James Patterson, author of Triple Cross:
During the winter months I love revisiting classic crime novels – anything by Agatha Christie and John le Carré. Ideally books that capture the mood of that time of year – the long, dark nights and freezing temperatures. Cold War spy thrillers are perfect for doing that.
Amy McCulloch, author of Breathless:
When I’m looking for a winter thriller, I want something spooky, supernatural and chilling to read under a blanket. That’s why Ally Wilkes’s All the White Spaces is the perfect choice for me. It takes place post-World War I alongside Jonathan, a young man dreaming of adventure who stows away on board a ship bound for Antarctic exploration. But there’s a malevolent presence haunting the ship, picking off their fellow sailors one by one. My follow-up novel to Breathless – Midnight, coming summer 2023 – is set on Antarctica, so I had a personal interest. Ally brings the horrors of the ice – and genuine risk from the environment – to life in a brilliantly creepy way, while also exploring gender and identity in an insidious horror novel that really got under my skin. Perfect for fans of The Terror and North Water.

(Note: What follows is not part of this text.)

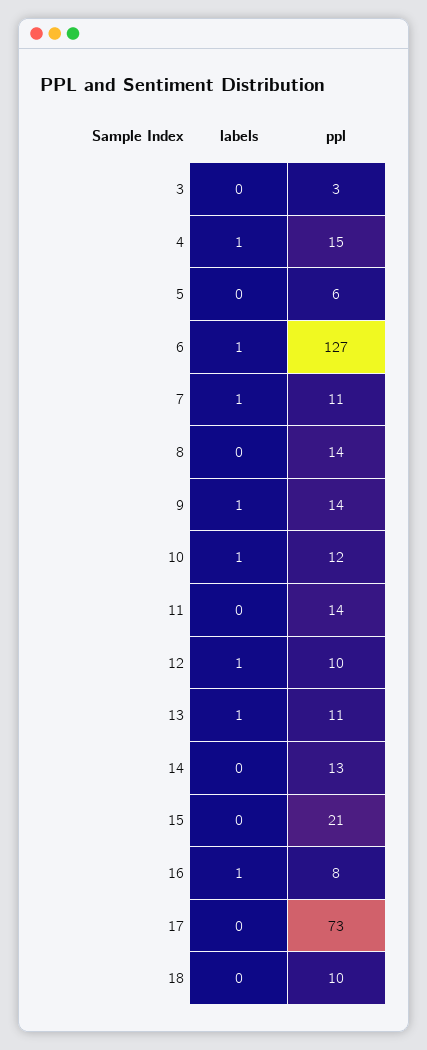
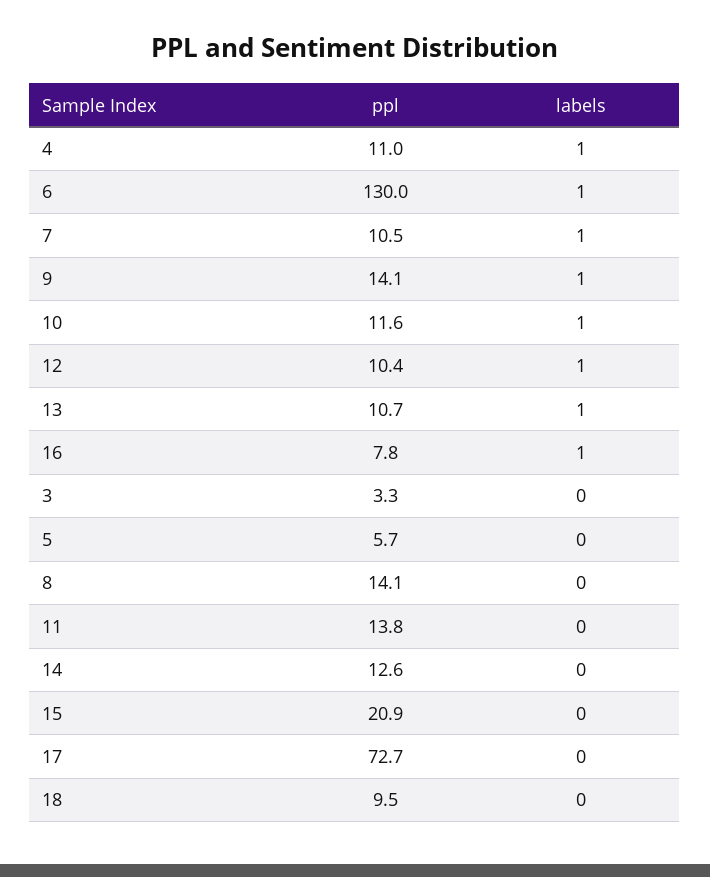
ppl, 4: 15 -> 11
ppl, 6: 127 -> 130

Nuala Ellwood, author of The Perfect Life:
The Nesting by C J Cooke is a wonderful piece of gothic suspense. Set in a remote house in the depths of a wintry Norwegian forest where a woman, Lexi, finds herself looking after the young daughters of Tom: an architect and widower with a mysterious past. It is a chilling tale that combines Norse folktales with a gripping thriller plot. Perfect to curl up with on a cold winter’s night.
Howard Linskey, author of The Inheritance:
If you are searching for a crime book that is both an atmospheric winter read and an, almost literally, chilling experience, then look no further than Isabel Ashdown’s Lake Child. When 17-year-old Eva Olsen awakes following an accident, she finds herself bedbound in the attic room of the family home, deep in the snow-covered forests of Norway. Who better to take care of her there than her devoted parents? Because they love her, right? But Eva has lost her memory in the accident and doesn’t know what happened or who to trust anymore. Eva soon realises that not everyone wants her to discover the truth. Lake Child is a compelling and evocative winter tale. You can almost see the snow on the pine trees while reading this one.
Malin Stehn, author of Happy New Year:
Set in the north of Sweden, The Last Snow by Stina Jackson is a perfect winter read! I just love the creeping unease and how she uses the barren landscape to amplify the frosty relations between the characters. Despite the lack of snow I would also like to recommend the DCI Jonah Sheens Series by Gytha Lodge – the books are well-written, twisty and the DCI and his staff are a very agreeable company. Last but not the least: don’t miss the fantastic psychological thriller A Nearly Normal Family by Mattias Edvardsson, a brilliant book which is being released as Netflix limited series in 2023.
Liz Nugent, author of Our Little Cruelties:
For a northern hemisphere winter read, I’d suggest you go to the hottest part of Australia at the hottest time of the year and read Jane Harper’s The Lost Man. At the heart of this story lies a mystery: why did one of three brothers leave his fully stocked, fully functional car in the murderous heat to die in the middle of nowhere? But it turns out it wasn’t the heat that killed him. The landscape is so searingly described that I’d advise you to apply factor 50 while you sit by the fire with a rug over your knees. The writing is incredibly engaging and the central character, while deeply flawed, will win your heart by the end.